### TO DO
Find and copy each line of the data that includes "biology".
*** Opening INFORMATION SHOWN ***
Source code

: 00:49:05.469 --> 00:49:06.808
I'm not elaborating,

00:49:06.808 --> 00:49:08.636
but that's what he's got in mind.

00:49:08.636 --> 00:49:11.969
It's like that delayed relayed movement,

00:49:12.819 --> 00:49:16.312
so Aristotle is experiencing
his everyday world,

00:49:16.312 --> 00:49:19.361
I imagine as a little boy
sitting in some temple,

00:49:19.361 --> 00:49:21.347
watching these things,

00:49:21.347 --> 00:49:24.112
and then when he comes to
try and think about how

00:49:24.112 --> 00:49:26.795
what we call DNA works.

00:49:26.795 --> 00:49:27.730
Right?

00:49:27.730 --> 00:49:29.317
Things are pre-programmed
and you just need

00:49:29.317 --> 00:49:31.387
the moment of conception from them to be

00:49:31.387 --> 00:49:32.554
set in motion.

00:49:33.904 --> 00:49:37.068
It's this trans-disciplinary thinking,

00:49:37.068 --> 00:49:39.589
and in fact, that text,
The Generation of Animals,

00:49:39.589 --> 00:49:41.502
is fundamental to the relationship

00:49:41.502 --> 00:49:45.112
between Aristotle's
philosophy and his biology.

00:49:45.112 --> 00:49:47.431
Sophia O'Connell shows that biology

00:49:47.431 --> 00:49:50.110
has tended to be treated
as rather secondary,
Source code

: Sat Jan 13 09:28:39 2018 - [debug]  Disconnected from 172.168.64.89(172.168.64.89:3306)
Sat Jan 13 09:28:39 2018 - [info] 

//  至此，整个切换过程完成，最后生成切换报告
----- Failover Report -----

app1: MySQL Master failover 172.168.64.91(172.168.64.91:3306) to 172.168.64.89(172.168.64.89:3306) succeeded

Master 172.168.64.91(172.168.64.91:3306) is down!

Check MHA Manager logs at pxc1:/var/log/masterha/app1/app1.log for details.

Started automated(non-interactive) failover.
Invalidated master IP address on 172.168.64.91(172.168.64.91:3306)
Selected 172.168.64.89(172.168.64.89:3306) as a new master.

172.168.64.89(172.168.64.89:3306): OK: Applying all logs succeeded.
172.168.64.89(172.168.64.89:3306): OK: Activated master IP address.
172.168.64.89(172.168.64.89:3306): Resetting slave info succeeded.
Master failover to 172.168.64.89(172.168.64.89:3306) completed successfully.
*** Closing INFORMATION SHOWN ***
### WRITTEN RESPONSE
philosophy and his biology.
Sophia O'Connell shows that biology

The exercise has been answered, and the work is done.